YOUR INSTRUCTIONS
Search the records for lines with the word "Speed" and copy each match.

══ DATA PROVIDED ══

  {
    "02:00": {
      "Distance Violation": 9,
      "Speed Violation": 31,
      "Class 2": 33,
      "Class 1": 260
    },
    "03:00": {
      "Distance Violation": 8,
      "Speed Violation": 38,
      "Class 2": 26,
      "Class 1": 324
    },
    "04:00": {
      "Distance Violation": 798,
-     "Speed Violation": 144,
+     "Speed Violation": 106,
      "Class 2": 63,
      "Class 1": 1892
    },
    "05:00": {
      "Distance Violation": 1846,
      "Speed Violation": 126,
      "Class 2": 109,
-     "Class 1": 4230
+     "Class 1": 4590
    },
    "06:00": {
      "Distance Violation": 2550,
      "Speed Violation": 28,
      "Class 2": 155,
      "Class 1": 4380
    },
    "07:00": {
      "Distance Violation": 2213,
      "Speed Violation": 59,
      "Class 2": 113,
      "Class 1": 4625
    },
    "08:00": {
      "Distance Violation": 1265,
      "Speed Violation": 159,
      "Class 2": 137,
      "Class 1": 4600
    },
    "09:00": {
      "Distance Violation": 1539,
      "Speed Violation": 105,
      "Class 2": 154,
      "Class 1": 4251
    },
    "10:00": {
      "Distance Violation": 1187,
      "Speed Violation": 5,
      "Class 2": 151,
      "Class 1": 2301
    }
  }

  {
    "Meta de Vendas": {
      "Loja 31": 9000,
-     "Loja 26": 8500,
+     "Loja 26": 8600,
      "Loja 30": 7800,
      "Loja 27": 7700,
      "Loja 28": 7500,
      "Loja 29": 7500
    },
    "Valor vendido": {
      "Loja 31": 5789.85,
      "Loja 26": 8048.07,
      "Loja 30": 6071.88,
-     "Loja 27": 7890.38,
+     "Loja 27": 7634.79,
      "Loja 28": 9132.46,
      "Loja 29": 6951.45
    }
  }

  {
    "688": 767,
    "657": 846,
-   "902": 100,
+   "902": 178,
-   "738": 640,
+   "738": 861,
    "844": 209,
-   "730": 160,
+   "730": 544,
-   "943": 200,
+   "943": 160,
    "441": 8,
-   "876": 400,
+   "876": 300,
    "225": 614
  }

═══
══ DATA PROVIDED ══

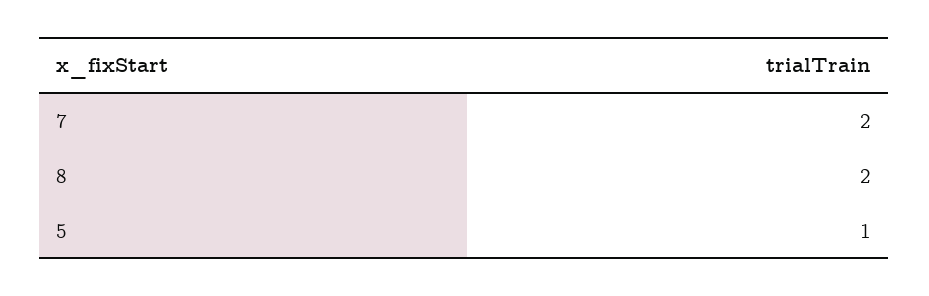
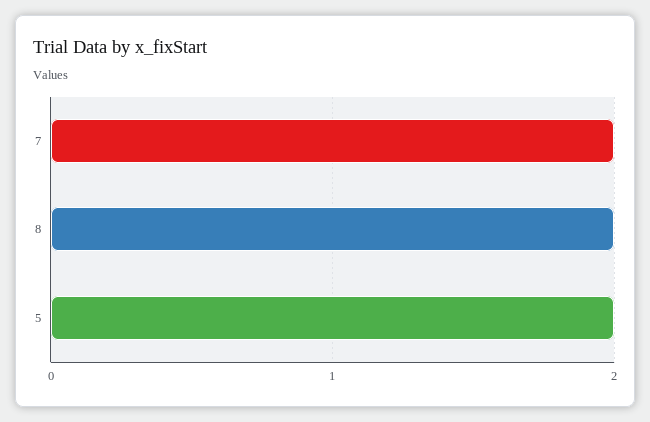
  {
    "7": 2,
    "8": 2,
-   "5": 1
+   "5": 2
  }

═══

COMPLETED TASK
      "Speed Violation": 31,
      "Speed Violation": 38,
-     "Speed Violation": 144,
+     "Speed Violation": 106,
      "Speed Violation": 126,
      "Speed Violation": 28,
      "Speed Violation": 59,
      "Speed Violation": 159,
      "Speed Violation": 105,
      "Speed Violation": 5,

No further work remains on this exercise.